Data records
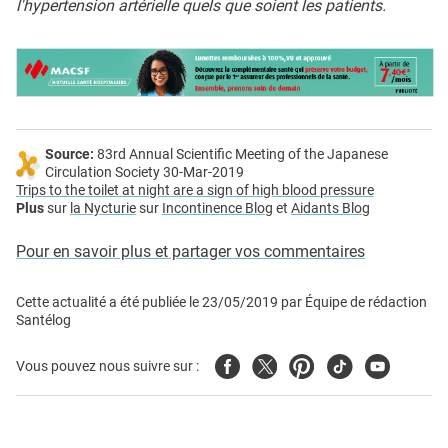
l'hypertension artérielle quels que soient les patients.
Source:
83rd Annual Scientific Meeting of the Japanese
Circulation Society 30-Mar-2019
Trips to the toilet at night are a sign of high blood pressure
Plus
sur
la Nycturie
sur
Incontinence Blog
et
Aidants Blog
Pour en savoir plus et partager vos commentaires
Cette actualité a été publiée le
23/05/2019
par
Équipe de rédaction
Santélog
Facebook
Twitter
Pinterest
Tiktok
Youtube
Vous pouvez nous suivre sur :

_Work item_
Each entry above is to be given again exactly, and any image in it is to be dropped.

_Your response_
l'hypertension artérielle quels que soient les patients.
Source:
83rd Annual Scientific Meeting of the Japanese
Circulation Society 30-Mar-2019
Trips to the toilet at night are a sign of high blood pressure
Plus
sur
la Nycturie
sur
Incontinence Blog
et
Aidants Blog
Pour en savoir plus et partager vos commentaires
Cette actualité a été publiée le
23/05/2019
par
Équipe de rédaction
Santélog
Facebook
Twitter
Pinterest
Tiktok
Youtube
Vous pouvez nous suivre sur :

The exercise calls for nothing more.